Schriftliche Anfrage 1: Übersetze aus dem Auszug über das Gelöbnis im Weser-Stadion den Satz „Rund um die Sportstätte tobten blutige Straßenschlachten zwischen Polizei und gewaltbereiten Demonstranten.“ ins Englische.
Schriftliche Anfrage 2: Setze den Auszug über das Rekrutengelöbnis von 1980 in Bremen im Anschluss an seinen letzten Satz fort.

Vorliegender Auszug:

Scherf erinnert sich an Straßenschlachten

■ Öffentliches Gelöbnis von Rekruten – ein Bremer Trauma

Bürgermeister Henning Scherf (SPD) hat angefangen, ein Trauma aufzuarbeiten: die Ereignisse um das öffentliche Gelöbnis von Bundeswehrrekruten am 6. Mai 1980 im Weser-Stadion. Rund um die Sportstätte tobten blutige Straßenschlachten zwischen Polizei und gewaltbereiten Demonstranten. Mittendrin – sozusagen als „Anführer“der gewaltlosen Gewerkschaftsjugend – der damalige Jugendsenator und anerkannte Kriegsdienstverweigerer Scherf. Bei den „bürgerkriegsähnlichen Ereignissen“brannten Autos und Uniformen, es flogen Pflastersteine, Molotow-Cocktails explodierten. Bilanz der Ausschreitungen: Mehr als 250 Beamte wurden verletzt und eine nicht näher bezifferte Anzahl Demonstranten.

Bereitgestellte Daten:
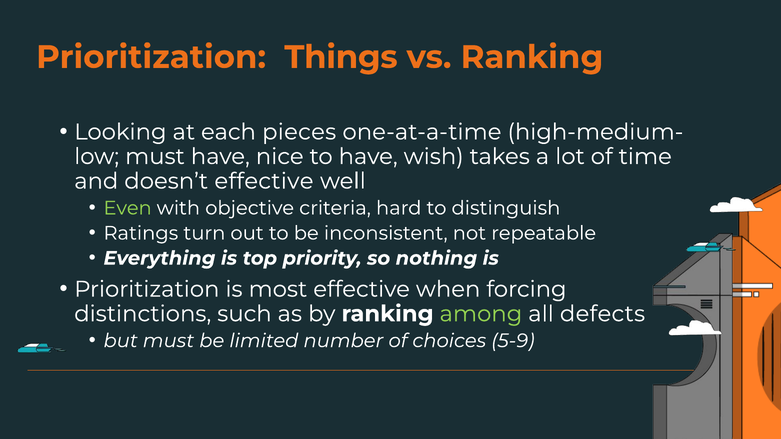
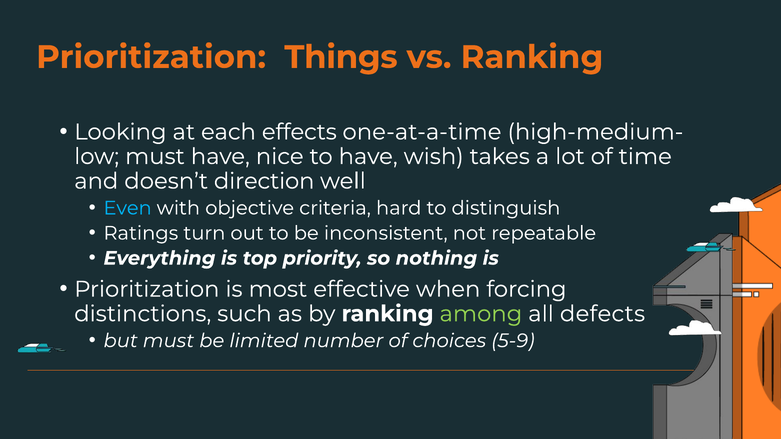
pieces: pieces -> effects
doesn’t effective: effective -> direction
Even colour: light green -> light blue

Schriftliche Antwort 1: Bloody street battles between police and violent demonstrators raged around the stadium.

Schriftliche Antwort 2:
18 Jahre danach soll es nach dem Wunsch von Verteidigungsminister Volker Rühe (CDU) – voraussichtlich am 9. Juni – wieder ein öffentliches Gelöbnis in Bremen geben. Scherf betont, daß es nicht seine Idee war. „Wenn der Minister die Absicht hat, dann sind wir als Teil der Bundesrepublik verfassungsloyal und müssen den Wunsch der Bundeswehr respektieren.“Seine Mitarbeiter wollen in Zusammenarbeit mit der Bundeswehr „alles daran setzen, daß sich der 6. Mai 1980 nicht wiederholt“.

Bürgermeister Scherf und der Koalitionspartner CDU sind entschlossen, das Gelöbnis an einem exponierten Platz stattfinden zu lassen. Damit handelt der Sozialdemokrat gegen den ausdrücklichen Willen des SPD-Landesvorstandes und eines großen Teils der SPD- Bürgerschaftsfraktion. Ein Beschluß des Landesvorstandes besagt unter anderem, daß es sich bewährt habe, derartige Gelöbnisse dort stattfinden zu lassen, wo Wehrpflichtige ausgebildet werden.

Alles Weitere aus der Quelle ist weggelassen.